Rationale Our previous studies have developed an efficiency method for producing a large number of smooth muscle cells (SMCs) from embryonic stem (ES) cells. However, little is known about the underlying mechanism.
Methodology and results Nuclear proteins were harvested and isolated from undifferentiated and differentiating ES cells at different time points, and subjected to proteomics analysis. Notably, the majority of upregulated nuclear proteins during SMC differentiation were involved in chromatin remodelling, cellular morphogenesis, cell proliferation, DNA replication, protein synthesis, mRNA transport and RNA processing processes. We further focused on chromobox protein homologue 3 (Cbx3) owing to its involvement in the regulation of gene-specific expression. Knockdown of Cbx3 in the differentiating ES cells resulted in downregulation of smooth muscle differentiation markers, while enforced expression of this gene enhanced SMC differentiation in a dose-dependent manner. Our data also suggested that Cbx3 mediates SMC differentiation from ES cells through regulation of smooth muscle-specific transcription factor, serum response factor (SRF) and its coactivator myocardin.
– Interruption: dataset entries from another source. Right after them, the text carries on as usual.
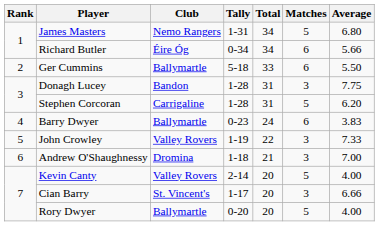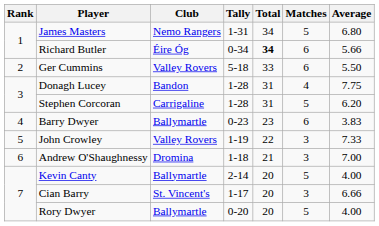Richard Butler | Total: normal -> bold
Ger Cummins | Club: Ballymartle -> Valley Rovers
Donagh Lucey | Matches: 3 -> 4
Barry Dwyer | Total: 24 -> 23
Kevin Canty | Club: Valley Rovers -> Ballymartle
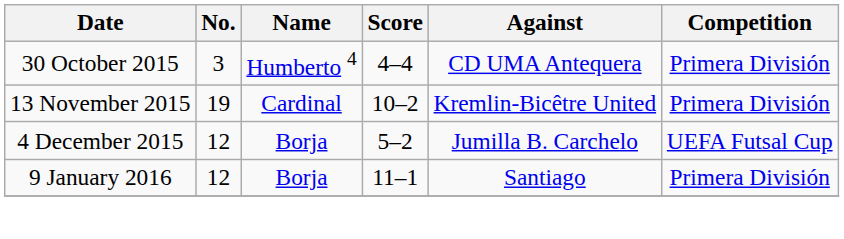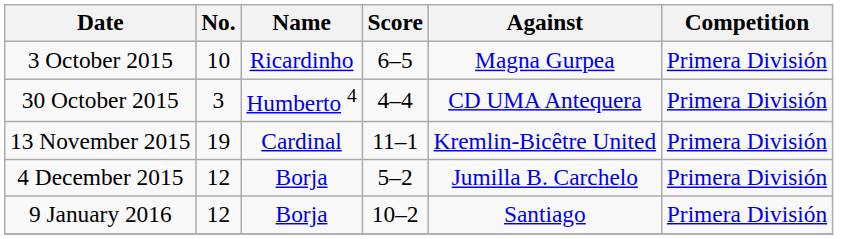+ row: 3 October 2015 | 10 | Ricardinho | 6–5 | Magna Gurpea | Primera División
13 November 2015 | Score: 10–2 -> 11–1
4 December 2015 | Competition: UEFA Futsal Cup -> Primera División
9 January 2016 | Score: 11–1 -> 10–2
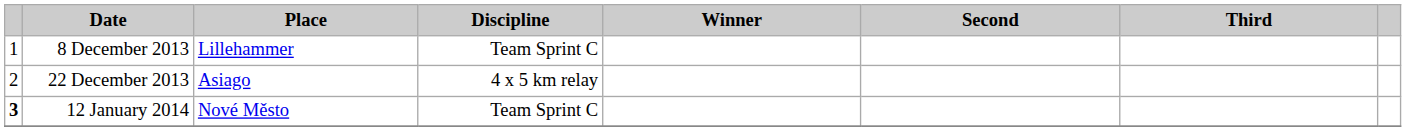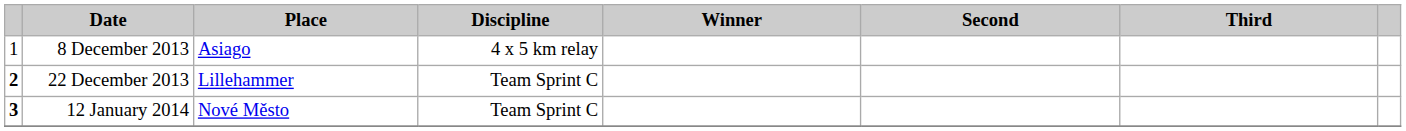8 December 2013 | Place: Lillehammer -> Asiago
8 December 2013 | Discipline: Team Sprint C -> 4 x 5 km relay
22 December 2013 | column 1: normal -> bold
22 December 2013 | Place: Asiago -> Lillehammer
22 December 2013 | Discipline: 4 x 5 km relay -> Team Sprint C
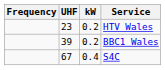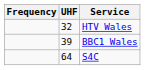- column: kW | 0.2 | 0.2 | 0.4
HTV Wales | UHF: 23 -> 32
S4C | UHF: 67 -> 64
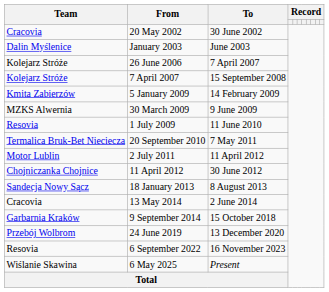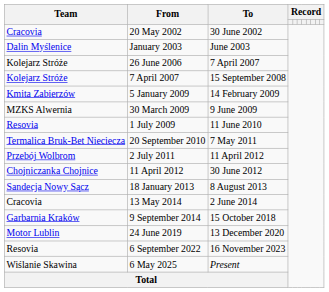2 July 2011 | Team: Motor Lublin -> Przebój Wolbrom
24 June 2019 | Team: Przebój Wolbrom -> Motor Lublin
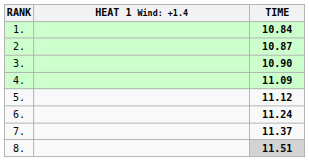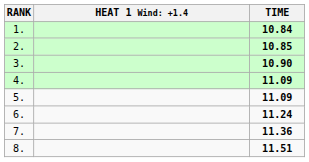2. | TIME: 10.87 -> 10.85
5. | TIME: 11.12 -> 11.09
7. | TIME: 11.37 -> 11.36
8. | TIME: lightgrey background -> no background
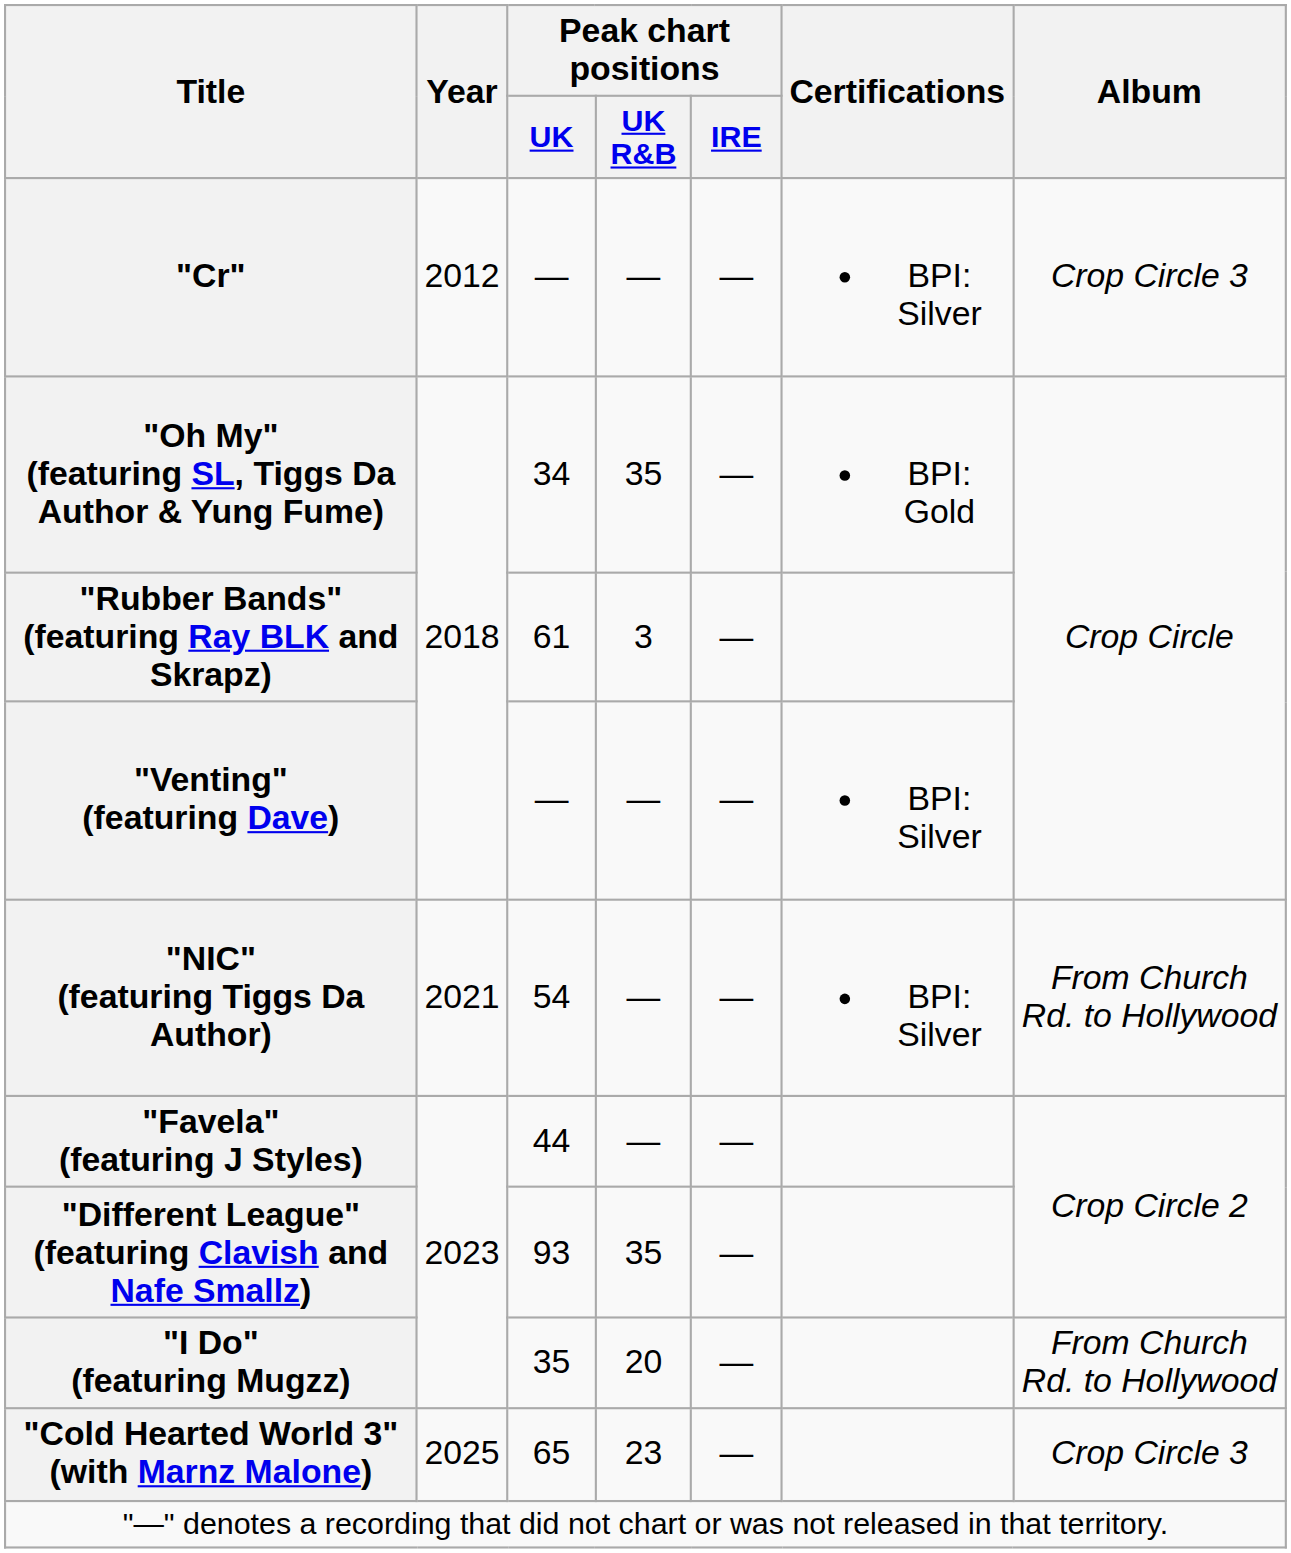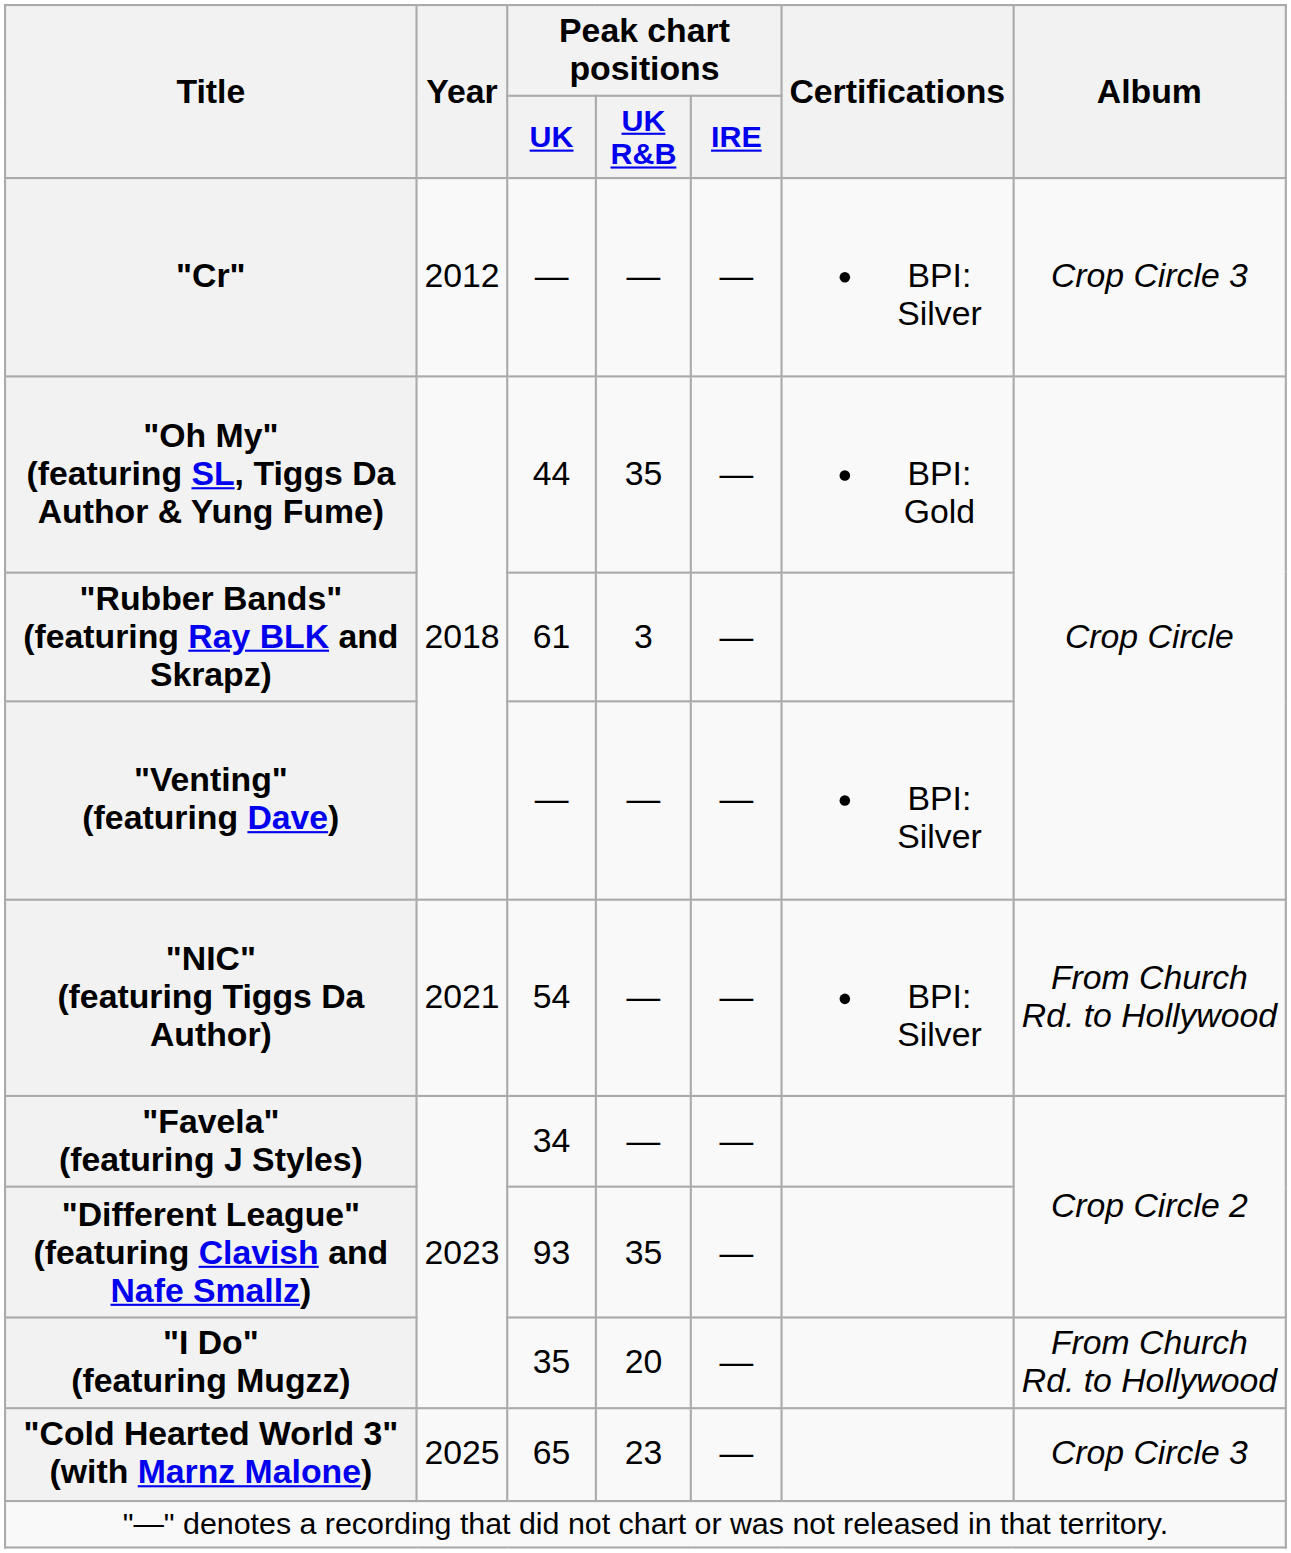"Oh My" (featuring SL, Tiggs Da Author & Yung Fume) | Peak chart positions / UK: 34 -> 44
"Favela" (featuring J Styles) | Peak chart positions / UK: 44 -> 34
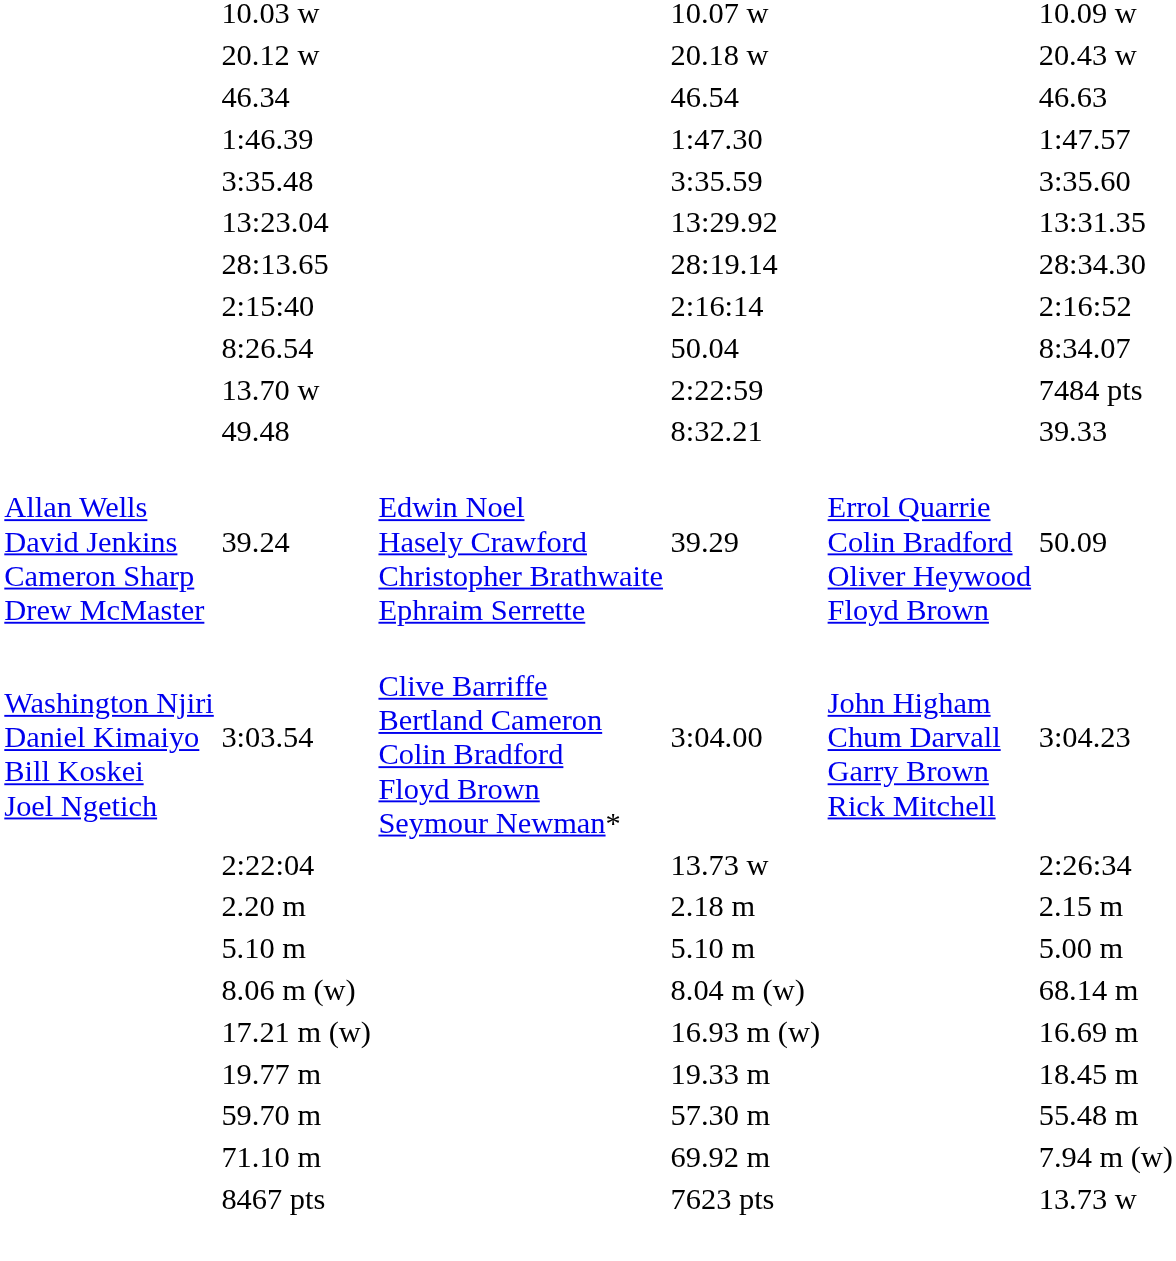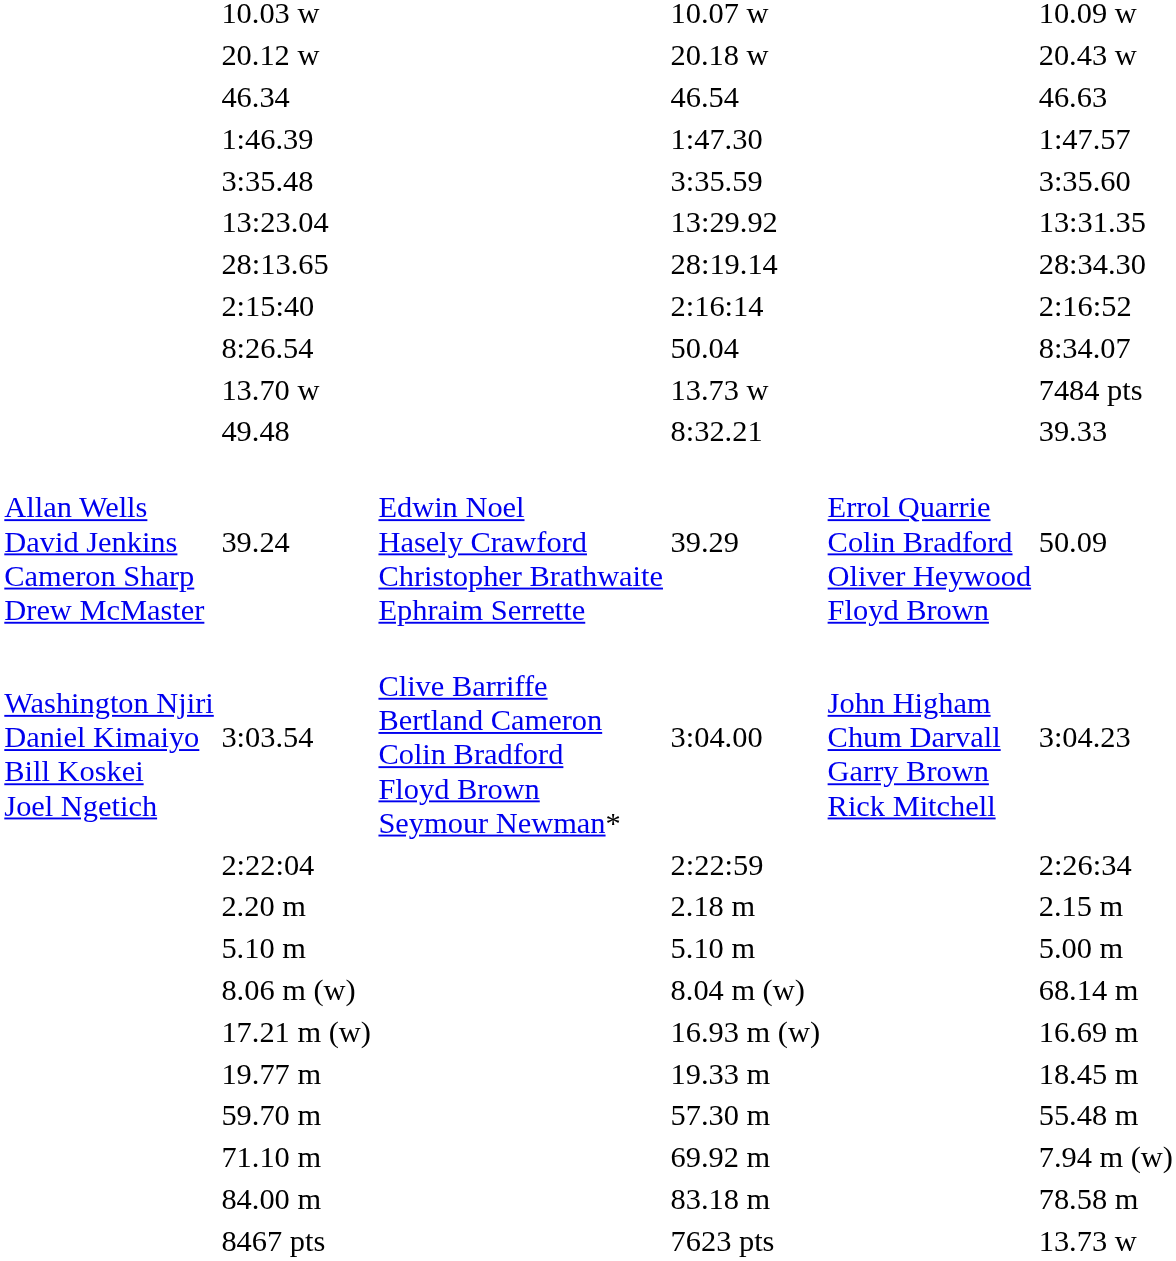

Furthermore, we also demonstrated that another smooth muscle transcription factor, Dia1, functions as bridge protein between Cbx3 and SRF, through which Cbx3 modulates SRF activation, and mediates ultimately SMC differentiation from stem cells. Importantly, in vivo perivascular knockdown of Cbx3 significantly increased wire-injury-induced neointima formation in mice.
Conclusions Our findings demonstrated for the first time that Cbx3 has a crucial role in SMC differentiation and possesses an important protective function in vessel injury-induced neointima formation, indicating that Cbx3 could be a potential new therapeutic target for intervention in SMC proliferative-related vascular diseases.